Passage to read:
Newsclip
Life sciences memorandum could sub for bill
By Jim O’Sullivan
STATE HOUSE NEWS SERVICE
BOSTON, NOV. 19, 2007….If the Legislature does not approve timely pieces of Gov. Deval Patrick’s $1 billion life sciences plan before breaking this week until January, Beacon Hill leaders could enter into a unusual memorandum of understanding promising legislative benefits to a small number of companies.
That decision, reached Monday in a meeting among Patrick, Senate President Therese Murray, and House Speaker Salvatore DiMasi, signals that lawmakers are unlikely to act on the bill on Tuesday, the last scheduled formal meeting of the Legislature until early next year.
With biopharmaceutical firms Shire, Organogenesis, and Genzyme looking to capitalize on the blend of tax incentives and capital assistance embedded in Patrick’s original bill, which lawmakers are hoping to broaden to include other industries, the state is trying to capture the investments by dangling the benefits package.
“We’re hearing from them that they need some decisions by the end of the year,” said David Guarino, a DiMasi spokesman.
Patrick, DiMasi, Senate President Therese Murray and aides to all three met Monday before the three principals met privately, their semi-regular sitdown stretching well past two hours.
Asked about the prospect of no component of the Patrick plan earning passage this year, senior Patrick communications adviser Joseph Landolfi said the administration was “obviously disappointed.”
“Targeted incentives, while … a good first step, [don’t] reach the dozens of companies that the legislation we filed envisioned, legislation that would benefit not only companies in Massachusetts, but companies worldwide in the life sciences,” said Landolfi.
“We envisioned something far more reaching,” he said.
The focus on a “handful” of firms, Landolfi said, falls short of the industry-wide spur Patrick had hoped to give the industry, which policymakers agree is a vital piece of the Bay State economy. “It leaves out a much greater universe of companies that would stand to benefit from the life science initiative,” he said.
Lawmakers say they intend to address the broader package, which sets aside $500 million in capital funding, but have indicated for weeks that it was unlikely to win passage this year.
“It’s a billion-dollar bill,” Rep. Daniel Bosley, House chair of the Committee on Economic Development and Emerging Technologies, told the News Service on Sunday. “We need to do our due diligence.”

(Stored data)
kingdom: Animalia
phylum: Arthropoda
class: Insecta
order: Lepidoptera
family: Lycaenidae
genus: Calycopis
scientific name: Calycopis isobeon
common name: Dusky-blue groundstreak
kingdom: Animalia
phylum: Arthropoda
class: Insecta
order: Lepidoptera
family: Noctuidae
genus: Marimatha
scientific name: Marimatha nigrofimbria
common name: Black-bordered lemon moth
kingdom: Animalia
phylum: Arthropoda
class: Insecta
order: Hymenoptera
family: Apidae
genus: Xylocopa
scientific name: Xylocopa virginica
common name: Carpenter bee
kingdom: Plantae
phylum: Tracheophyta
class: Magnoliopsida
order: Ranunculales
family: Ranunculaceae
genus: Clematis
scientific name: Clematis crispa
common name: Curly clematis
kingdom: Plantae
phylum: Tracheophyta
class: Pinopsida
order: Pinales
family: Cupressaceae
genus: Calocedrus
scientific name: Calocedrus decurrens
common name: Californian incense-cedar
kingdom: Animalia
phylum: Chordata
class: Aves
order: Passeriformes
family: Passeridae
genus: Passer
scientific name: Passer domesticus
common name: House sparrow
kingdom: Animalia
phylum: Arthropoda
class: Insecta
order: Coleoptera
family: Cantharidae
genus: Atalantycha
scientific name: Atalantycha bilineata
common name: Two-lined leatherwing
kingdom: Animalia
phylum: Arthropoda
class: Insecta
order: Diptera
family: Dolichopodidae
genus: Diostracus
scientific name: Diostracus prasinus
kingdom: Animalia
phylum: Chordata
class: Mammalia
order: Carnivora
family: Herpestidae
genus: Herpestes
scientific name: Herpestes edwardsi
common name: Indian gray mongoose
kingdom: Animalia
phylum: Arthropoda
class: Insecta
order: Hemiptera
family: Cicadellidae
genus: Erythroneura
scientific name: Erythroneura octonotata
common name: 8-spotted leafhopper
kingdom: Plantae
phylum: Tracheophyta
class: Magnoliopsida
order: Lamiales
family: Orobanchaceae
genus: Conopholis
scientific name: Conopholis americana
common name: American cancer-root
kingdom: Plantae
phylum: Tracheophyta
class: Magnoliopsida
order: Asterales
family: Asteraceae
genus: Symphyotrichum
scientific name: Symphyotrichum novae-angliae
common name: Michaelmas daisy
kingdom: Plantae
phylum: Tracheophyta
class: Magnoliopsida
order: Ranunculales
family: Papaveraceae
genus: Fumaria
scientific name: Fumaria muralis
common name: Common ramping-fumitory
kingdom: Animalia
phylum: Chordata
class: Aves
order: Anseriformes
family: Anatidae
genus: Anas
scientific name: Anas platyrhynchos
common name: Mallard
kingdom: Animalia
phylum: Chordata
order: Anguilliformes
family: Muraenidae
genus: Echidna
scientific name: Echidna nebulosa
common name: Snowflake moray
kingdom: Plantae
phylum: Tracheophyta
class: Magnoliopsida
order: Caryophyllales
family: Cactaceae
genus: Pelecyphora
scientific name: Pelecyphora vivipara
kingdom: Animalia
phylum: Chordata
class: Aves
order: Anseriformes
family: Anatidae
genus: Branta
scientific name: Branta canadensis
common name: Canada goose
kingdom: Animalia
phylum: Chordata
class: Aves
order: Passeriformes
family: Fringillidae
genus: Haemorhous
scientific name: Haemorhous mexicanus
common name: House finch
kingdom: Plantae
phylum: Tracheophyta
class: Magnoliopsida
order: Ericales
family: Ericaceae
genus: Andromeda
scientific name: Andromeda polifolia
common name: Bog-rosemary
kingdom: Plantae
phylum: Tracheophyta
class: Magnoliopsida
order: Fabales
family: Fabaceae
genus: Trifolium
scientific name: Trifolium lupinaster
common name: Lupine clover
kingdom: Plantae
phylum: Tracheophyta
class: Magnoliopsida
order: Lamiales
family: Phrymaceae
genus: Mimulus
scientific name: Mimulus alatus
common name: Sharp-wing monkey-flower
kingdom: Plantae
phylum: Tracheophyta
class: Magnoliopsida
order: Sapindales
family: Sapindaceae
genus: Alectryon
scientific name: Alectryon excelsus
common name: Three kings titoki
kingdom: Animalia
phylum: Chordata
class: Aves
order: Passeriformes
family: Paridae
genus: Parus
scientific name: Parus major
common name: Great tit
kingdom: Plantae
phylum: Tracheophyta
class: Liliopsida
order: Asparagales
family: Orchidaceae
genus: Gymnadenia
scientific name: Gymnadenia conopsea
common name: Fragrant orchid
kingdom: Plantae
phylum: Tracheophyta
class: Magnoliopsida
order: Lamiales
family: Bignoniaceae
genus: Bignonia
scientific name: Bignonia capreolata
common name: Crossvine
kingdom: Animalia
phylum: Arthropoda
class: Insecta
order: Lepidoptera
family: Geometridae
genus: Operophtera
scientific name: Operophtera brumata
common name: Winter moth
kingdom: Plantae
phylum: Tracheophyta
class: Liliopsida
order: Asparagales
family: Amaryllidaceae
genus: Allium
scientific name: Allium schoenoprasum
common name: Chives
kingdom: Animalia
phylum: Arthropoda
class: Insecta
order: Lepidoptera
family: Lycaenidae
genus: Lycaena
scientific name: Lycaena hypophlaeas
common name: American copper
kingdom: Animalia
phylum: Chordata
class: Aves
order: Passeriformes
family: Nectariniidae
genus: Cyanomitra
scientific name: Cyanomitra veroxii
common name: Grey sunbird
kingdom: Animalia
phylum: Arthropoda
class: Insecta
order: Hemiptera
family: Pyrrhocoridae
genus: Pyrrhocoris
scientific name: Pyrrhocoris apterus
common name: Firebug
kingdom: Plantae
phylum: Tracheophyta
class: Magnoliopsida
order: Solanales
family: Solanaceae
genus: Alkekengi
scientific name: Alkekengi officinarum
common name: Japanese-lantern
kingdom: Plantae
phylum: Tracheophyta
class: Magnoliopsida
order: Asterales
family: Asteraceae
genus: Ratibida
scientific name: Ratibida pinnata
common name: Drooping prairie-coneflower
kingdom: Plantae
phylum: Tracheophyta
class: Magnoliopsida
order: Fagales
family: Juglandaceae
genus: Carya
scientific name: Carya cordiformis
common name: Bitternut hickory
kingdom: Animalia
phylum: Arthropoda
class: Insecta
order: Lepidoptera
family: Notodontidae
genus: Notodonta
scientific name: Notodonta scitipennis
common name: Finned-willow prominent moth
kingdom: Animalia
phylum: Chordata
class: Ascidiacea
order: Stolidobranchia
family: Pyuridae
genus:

Work request 1:
Answer these questions from the news clip.
(a) Which three biopharmaceutical firms are named?
(b) How much capital funding does the broader package set aside?
(c) Of which House committee is Rep. Daniel Bosley chair?
Work request 2: Copy the news clip word for word from "That decision, reached" to "the benefits package.".

Your solution 1:
(a) Shire, Organogenesis, and Genzyme
(b) $500 million
(c) The Committee on Economic Development and Emerging Technologies

Your solution 2:
That decision, reached Monday in a meeting among Patrick, Senate President Therese Murray, and House Speaker Salvatore DiMasi, signals that lawmakers are unlikely to act on the bill on Tuesday, the last scheduled formal meeting of the Legislature until early next year.
With biopharmaceutical firms Shire, Organogenesis, and Genzyme looking to capitalize on the blend of tax incentives and capital assistance embedded in Patrick’s original bill, which lawmakers are hoping to broaden to include other industries, the state is trying to capture the investments by dangling the benefits package.